Political groups are pressing to further blur the lines between the myriad and little-regulated types of groups that run politically-tinged advertising, including campaigns, super PACs and nonprofit advocacy groups, according to a document released Tuesday by the Federal Election Commission (FEC).
Already, political action committees have found a way to function as both a traditional PAC, which can give to elections but only accept $5,000 per person, and a super PAC, which can accept unlimited contributions to run its own ads, by maintaining two bank accounts. And super PACs have maintained sister groups organized under a “social welfare” section of the tax code to hide the source of some money.
Now, a conservative group and a House candidate want permission to tie together all those groups, plus candidates themselves, and raise money under one banner, despite the ban on “coordination” between candidates and independent groups that support them, which was the foundation for the Supreme Court’s conclusion that the new groups would not lead to corruption.
The American Future Fund (AFF), a 501(c)4 nonprofit, and the American Future Fund Political Action fund (AFFPA), a PAC in the process of adding a super PAC, have asked the FEC to draft a system by which they can raise money together without risking sanctions.
David M. McIntosh, an Indiana Republican who served two terms in the House in the 1990s before being defeated and is now seeking a return to Congress, wants to join them.
They want to establish an umbrella group, known as a “joint fundraising committee,” that shares fundraising costs and splits donations between the parties.
But to do so, they propose a series of carefully measured tactics.
“A candidate will have the opportunity to review and edit all materials prepared for use in connection with joint fundraising efforts … [but] will not be involved in preparing any of the [Joint Fundraising Committee] material,” an FEC attorney summarized her understanding of the proposal.
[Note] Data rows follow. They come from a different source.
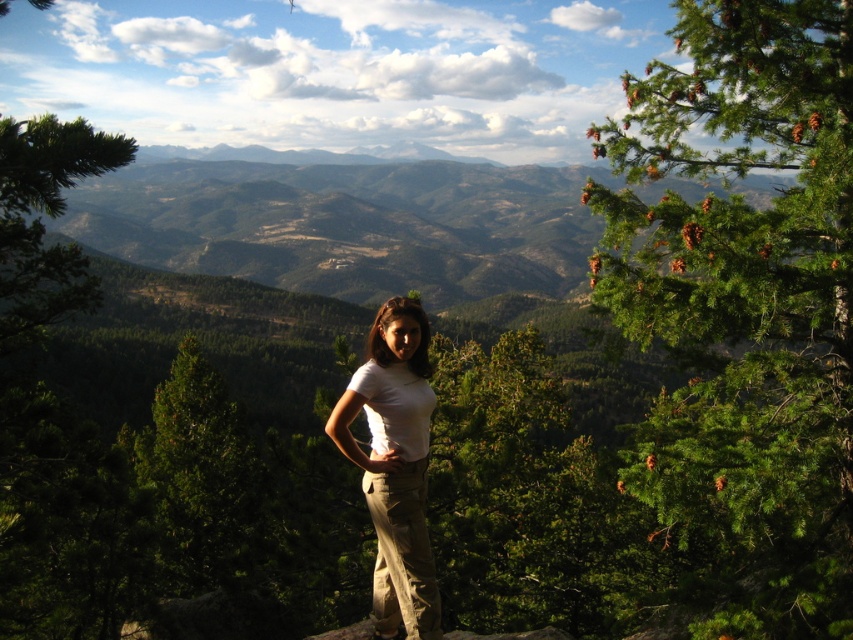
Is green needle-like pine at upper right thinner than white cotton shirt at center?

No, green needle-like pine at upper right is not thinner than white cotton shirt at center.

Who is shorter, green needle-like pine at upper right or white cotton shirt at center?

With less height is white cotton shirt at center.

Is point (701, 40) positioned after point (416, 358)?

Yes, point (701, 40) is farther from viewer.

Identify the location of green needle-like pine at upper right. (744, 305).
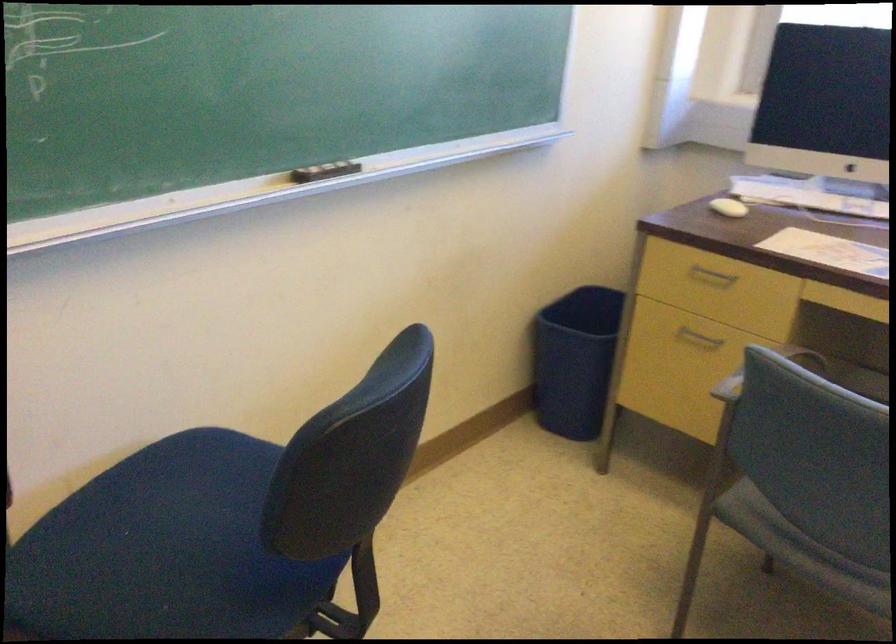
Where would you wip the black chalkboard eraser? Please return your answer as a coordinate pair (x, y).

(324, 171)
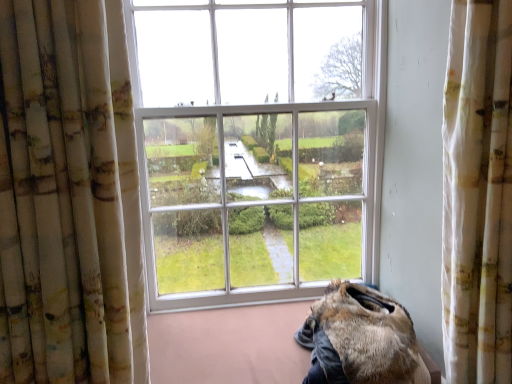
What do you see at coordinates (478, 194) in the screenshot? This screenshot has width=512, height=384. I see `white textured curtain at right, acting as the 1th curtain starting from the right` at bounding box center [478, 194].

You are a GUI agent. You are given a task and a screenshot of the screen. Output one action in this format:
    pyautogui.click(x=<x>, y=<y>)
    Task: Click on the white floral fabric curtain at left, arranged as the 2th curtain when viewed from the right
    This screenshot has height=384, width=512.
    Given the screenshot: What is the action you would take?
    pyautogui.click(x=68, y=197)

The width and height of the screenshot is (512, 384). What are the coordinates of `white textured curtain at right, acting as the 1th curtain starting from the right` in the screenshot? It's located at (478, 194).

Which object is positioned more to the left, fuzzy brown fur at lower right or white floral fabric curtain at left, arranged as the 2th curtain when viewed from the right?

white floral fabric curtain at left, arranged as the 2th curtain when viewed from the right, is more to the left.

Are fuzzy brown fur at lower right and white floral fabric curtain at left, arranged as the 2th curtain when viewed from the right, far apart?

fuzzy brown fur at lower right is near white floral fabric curtain at left, arranged as the 2th curtain when viewed from the right, not far away.

Is fuzzy brown fur at lower right positioned behind white floral fabric curtain at left, arranged as the 2th curtain when viewed from the right?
They would advertise the candidate’s involvement in the group, and his attendance at the event, but not refer to him by certain official titles.
And they would hold fundraising events, but solicit the checks before the in-person event, not at it.
By consolidating, the groups would take some of the guesswork out of the equation for companies, unions and wealthy individuals who want to influence politics. They could simply give any amount they want, and the committee would determine which of its components could legally accept it, and in what amounts.
For example, “the first $5,000 received by the fundraising representative would be allocated to AFF and any amounts from individuals in excess of $5,000 would be split evenly between AFF, AFFPA’s noncontribution account, and the [super PAC]; all corporate and labor organization funds received would be split evenly between AFF, AFFPA’s non-contribution account, and the [super PAC],” the document proposes.
The Federal Election Commission staff typically prepares one or more proposed responses to requests for Advisory Opinions, as they are known, and the six-member Commission, which is split evenly between parties, would vote on which response to approve.